Nerve cell biomarker helps predict mortality risk in older-age adults
Levels of a nerve cell protein called neurofilament light chain (NfL) more accurately predict remaining lifespan in late life than currently used estimates based on physical and cognitive function, according to a study supported in part by NIA. The findings, which appeared Feb. 11 in Nature Aging, suggest that degeneration of the nervous system contributes to mortality late in life. The study was led by investigators at Stanford University; the University of Tübingen, Germany; and Odense University Hospital, Denmark.
NfL is a structural protein that helps give nerve cells shape and stability.

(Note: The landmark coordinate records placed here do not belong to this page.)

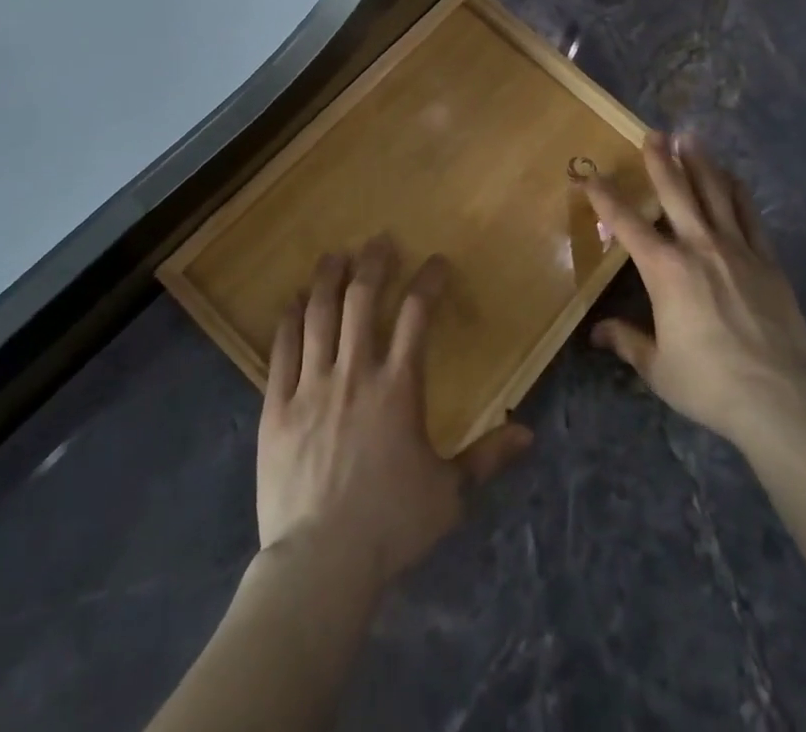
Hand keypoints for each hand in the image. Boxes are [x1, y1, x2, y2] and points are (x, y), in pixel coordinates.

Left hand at [256, 237, 531, 590]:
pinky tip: (292, 302)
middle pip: (363, 300)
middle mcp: (355, 372)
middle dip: (373, 264)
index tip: (436, 262)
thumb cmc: (390, 525)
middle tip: (379, 240)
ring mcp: (311, 386)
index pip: (418, 315)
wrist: (320, 564)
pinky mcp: (276, 406)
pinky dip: (288, 320)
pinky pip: (281, 350)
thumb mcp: (449, 494)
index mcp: (399, 386)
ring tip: (334, 255)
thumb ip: (487, 457)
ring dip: (328, 279)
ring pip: (319, 315)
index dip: (428, 281)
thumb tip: (529, 433)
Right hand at [585, 133, 805, 454]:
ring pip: (715, 193)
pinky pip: (749, 215)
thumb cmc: (709, 382)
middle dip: (660, 160)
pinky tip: (732, 177)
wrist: (780, 397)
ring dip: (700, 163)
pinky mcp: (766, 260)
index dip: (604, 196)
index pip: (626, 223)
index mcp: (664, 269)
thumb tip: (598, 333)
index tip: (589, 174)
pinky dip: (737, 192)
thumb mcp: (658, 367)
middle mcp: (698, 246)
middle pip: (676, 191)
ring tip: (690, 138)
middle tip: (653, 133)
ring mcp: (736, 249)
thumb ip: (628, 341)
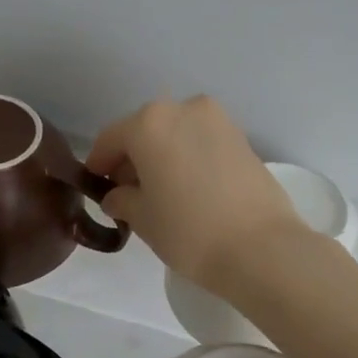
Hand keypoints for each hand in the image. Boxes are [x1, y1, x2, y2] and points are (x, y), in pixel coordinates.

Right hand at [85, 96, 302, 294]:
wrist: (261, 248)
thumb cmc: (188, 231)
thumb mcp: (142, 219)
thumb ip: (122, 199)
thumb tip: (118, 196)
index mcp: (149, 123)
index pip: (111, 139)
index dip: (99, 163)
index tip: (97, 186)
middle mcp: (184, 109)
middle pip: (145, 130)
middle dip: (133, 158)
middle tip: (129, 193)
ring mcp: (218, 121)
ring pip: (176, 134)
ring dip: (163, 156)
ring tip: (162, 193)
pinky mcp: (243, 138)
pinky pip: (202, 143)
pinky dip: (189, 158)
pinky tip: (190, 189)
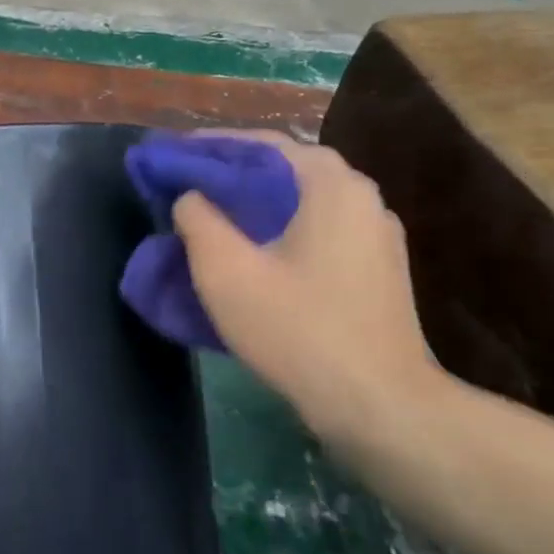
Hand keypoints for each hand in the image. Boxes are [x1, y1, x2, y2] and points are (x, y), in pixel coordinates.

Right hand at [172, 134, 446, 453]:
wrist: (383, 409)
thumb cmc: (299, 330)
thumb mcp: (226, 272)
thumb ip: (197, 219)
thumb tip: (191, 196)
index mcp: (330, 183)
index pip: (260, 144)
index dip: (208, 147)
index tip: (170, 157)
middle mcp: (361, 195)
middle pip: (282, 169)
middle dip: (230, 174)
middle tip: (186, 187)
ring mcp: (376, 233)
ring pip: (301, 201)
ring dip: (255, 203)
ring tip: (212, 217)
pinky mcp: (378, 268)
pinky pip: (318, 229)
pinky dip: (281, 228)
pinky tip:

Normally, NfL resides within cells, but when cells are damaged, the protein is released and can find its way into the cerebrospinal fluid (CSF) and bloodstream. Previous research has shown that NfL levels rise in CSF and blood with increasing age and in response to brain damage and certain neurological disorders, such as Alzheimer’s disease and multiple sclerosis. As a result, NfL increasingly is being used as a biomarker for neurological illness and injury.
For this new study, the researchers set out to test if there is a link between nervous system degeneration, as measured by blood NfL levels, and mortality in older individuals. While aging is a complex biological process, a role for the nervous system in determining longevity has been suggested by other studies. Identifying molecular predictors of lifespan could lead to improved diagnostics, disease prevention strategies, and health care approaches that could extend life.
The team began by measuring NfL in blood samples from 122 people of diverse ages, ranging from 21 to 107 years old, with the results confirming the previously reported observation that blood NfL levels climb with increasing age. They also noted a parallel rise in levels of other proteins involved in neuronal function, providing added evidence for nervous system deterioration as people grow older.
The researchers next analyzed health data of 180 people in their 90s and 135 people 100 and older from Denmark. The data included NfL measurements from blood samples and assessments of physical and cognitive abilities obtained a few years ago. They also scanned Danish registry records up until January 2019 for the subjects’ death dates. Their analysis revealed that higher NfL levels track with shorter survival times. Moreover, the NfL values outperformed other measures commonly used to estimate remaining lifespan that rely on multi-item assessments of a person’s physical and cognitive abilities.
Additional experiments in mice showed that dietary restriction, which is known to extend lifespan in many species, including mice, decreases the age-related rise in NfL blood levels. The researchers measured about 50% less NfL in blood samples from the longer-lived mice fed a restricted diet at 16 and 20 months of age, compared to age-matched controls given a normal diet. These findings provide additional evidence for a correlation between blood NfL levels and mortality.
These efforts have uncovered a blood biomarker that may be a more accurate predictor of mortality in late life than physical and mental fitness evaluations, which can be time consuming and difficult to perform in some of the oldest individuals. The findings also support a role for nervous system dysfunction in old-age mortality. Additional studies are needed to test how the NfL biomarker compares with multi-component measures of biomarkers for aging and mortality risk.
This research was supported in part by NIA grant DP1AG053015.
These activities relate to NIH’s AD+ADRD Research Implementation Milestone 9.A, “Develop and validate translatable biomarkers for their use in preclinical and clinical drug development,” 9.G, “Initiate studies to link peripheral blood-based molecular signatures and central imaging and CSF biomarkers,” and 9.M, “Develop diagnostics/biomarkers in asymptomatic individuals.”
Reference: Kaeser SA, et al. A neuronal blood marker is associated with mortality in old age. Nature Aging 2021; 1:218-225. doi:10.1038/s43587-021-00028-4.